Page ->
Posted on 05:24 by Unknown

Today, I used my writing for good rather than evil.

(Of course, I don’t ever use my words for evil, I just like a catchy first line, because I can be a bit of a tart like that.)

One of my eight deadlines is for an outstanding charity. I’ve always sent off middle-class first-world guilt direct debits. These are entirely self-serving. If some smiling women send me a picture of a tap that I paid for, so they don’t have to walk ten miles with buckets on their heads, then I may have the illusion that I am a half-decent human. But as I get older I think just whacking off some soul-salving cash is not enough. Now, I get the brilliant opportunity to give my time, and whatever small skills I have, for a greater good.

The charity needs words: for reports, for fund-raising, for brochures, for its website. I can do words. This morning, I sat down to tackle the thing seriously.

It is possibly the most difficult kind of writing I’ve ever done. I’m used to goofing along in my own whimsical, shambly way. I play about with language, indulge in wild idiosyncrasy, gallop off on tangents. If you are writing something for a serious operation with a serious purpose, you can’t do that. You have to do fairly sober prose. You have to write like a damn grown-up.

The original report inevitably included, as these things always must, some of the business words and tropes that make me sad. There was a bit of delivering, which my Twitter followers will know makes me twitchy. (My contention is that parcels are delivered, not policies or social change or the Olympics.)

I wanted to strike them all out, but then I realised I could not, quite. They really were there for a reason. If a grave corporate operative is reading this thing, wondering whether to make a grant, she may expect some of that business-speak. It acts, I think, as a shorthand for seriousness, as much as I may hate it. It is, in its own weird way, the language of the tribe. It’s no good me hectoring them in poetic-speak and expecting them to get it.

At the same time, what this particular operation does is not only magical and inspiring and life-changing, but very idiosyncratic indeed. I did need to reflect that, and I did want to make a few hairs stand up on the back of people’s necks. So I frowned and wrangled and compromised and cast about for the finest of fine balances.

It made me think about different kinds of writing, and what all those words are for. My secret project, I may tell you because I know you won’t breathe a word, is a novel. I have been in the world of non-fiction for a few years, and now I go back to stories. As I do that work, I am thinking all the time of movement. There is no time for too much of your philosophy, Horatio; there must be pace, the pulling threads that carry the reader through a story, a sense of momentum. There must be the evocative, all the time, in the most economical way possible.

I think, as I write: can the reader see that? I am painting with words, something I have not done for ages. Rather like the riding, it comes back to me, a little rusty from disuse, stored in muscle memory.

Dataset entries
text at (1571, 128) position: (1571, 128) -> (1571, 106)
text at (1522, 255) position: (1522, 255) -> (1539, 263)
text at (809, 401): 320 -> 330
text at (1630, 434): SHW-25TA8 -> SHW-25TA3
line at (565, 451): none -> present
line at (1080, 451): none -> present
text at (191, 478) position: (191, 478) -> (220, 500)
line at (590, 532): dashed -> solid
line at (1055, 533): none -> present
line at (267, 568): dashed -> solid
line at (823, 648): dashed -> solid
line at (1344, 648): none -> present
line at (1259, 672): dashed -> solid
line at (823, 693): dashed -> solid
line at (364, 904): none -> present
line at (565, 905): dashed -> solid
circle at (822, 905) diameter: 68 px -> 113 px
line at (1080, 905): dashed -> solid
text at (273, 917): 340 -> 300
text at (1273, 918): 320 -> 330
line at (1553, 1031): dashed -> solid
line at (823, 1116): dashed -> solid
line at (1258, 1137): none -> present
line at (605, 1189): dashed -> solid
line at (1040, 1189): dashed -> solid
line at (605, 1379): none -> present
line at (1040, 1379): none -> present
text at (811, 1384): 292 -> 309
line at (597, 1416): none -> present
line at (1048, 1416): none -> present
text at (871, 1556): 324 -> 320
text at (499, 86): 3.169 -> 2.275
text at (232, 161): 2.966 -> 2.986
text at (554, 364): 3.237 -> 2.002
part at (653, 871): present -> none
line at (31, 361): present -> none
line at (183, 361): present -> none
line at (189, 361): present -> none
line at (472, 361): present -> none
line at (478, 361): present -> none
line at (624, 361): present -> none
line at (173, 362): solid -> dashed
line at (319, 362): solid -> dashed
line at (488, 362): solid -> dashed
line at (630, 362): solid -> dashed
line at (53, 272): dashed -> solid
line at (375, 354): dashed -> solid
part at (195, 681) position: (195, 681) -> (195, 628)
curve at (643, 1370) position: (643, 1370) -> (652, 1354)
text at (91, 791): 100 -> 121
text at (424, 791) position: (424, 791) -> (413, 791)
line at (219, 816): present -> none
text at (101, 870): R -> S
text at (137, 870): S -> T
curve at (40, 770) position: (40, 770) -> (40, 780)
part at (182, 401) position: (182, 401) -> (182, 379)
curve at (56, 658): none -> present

Set problem ->
Carry on the blog post about writing for a charity, picking up after its final paragraph about painting with words.

Response to this task ->
On Twitter, a sort of writing I take oddly seriously, and which interests me, there is the need for pith and punch. Just one hundred and forty characters to make your mark, in a crowded timeline, in people’s hectic lives. I yearn for the Noel Coward talent to amuse. He would have been brilliant on Twitter. The best tweets are immediate, surprising, and, like a Saki short story, often have a little lemon twist in the tail.

Then there is the blog writing. Here, I move uneasily between theories and approaches, acutely aware of the newness of the medium. A new Twitter companion said something kind about the blog today, and I was overcome with joy and blushes. But every compliment is a challenge. It’s all very well if someone likes it, but that only means that I now have a standard to uphold. Tomorrow must be better. I can’t give in to tiredness or self-indulgence, but must tap dance and sparkle. Here, the Dear Reader lives large in the front of my mind.

At the very same time, I think the blog has a bit of latitude for self-indulgence. It is my thing; it is free; no one is obliged to take down this book. Part of its pleasure is that I may look back, and see what I was doing with the mare in March, or have little sentimental readings of Frankel’s great triumphs (I am ashamed to say these sometimes bring tears to my own eyes, which is the equivalent of laughing at your own jokes), or read the funny thing the Youngest Cousin said when she was three. It’s like a delightful scrapbook in that way, and I don’t apologise for that.

But then there is the importance of the compact. The Dear Readers give time; the least I can do is offer some half-decent prose. My feeling is that I can be indulgent about subject matter if I can do it in antic sentences. If I give you some roaring adverb action, then you may forgive the fact that I bang on about racing, in which you may have no interest. (Unlike some hard-line writers, I adore a finely chosen adverb, and a good adjective too. I am not Hemingway, nor was meant to be.)

What then of the days when I am shattered and my brain goes phut and my creaking fingers crawl over the keyboard, nothing light in them? Does that mean rank failure? That is why I always hover over the Apologise button; that is why my own private report card says Must Try Harder.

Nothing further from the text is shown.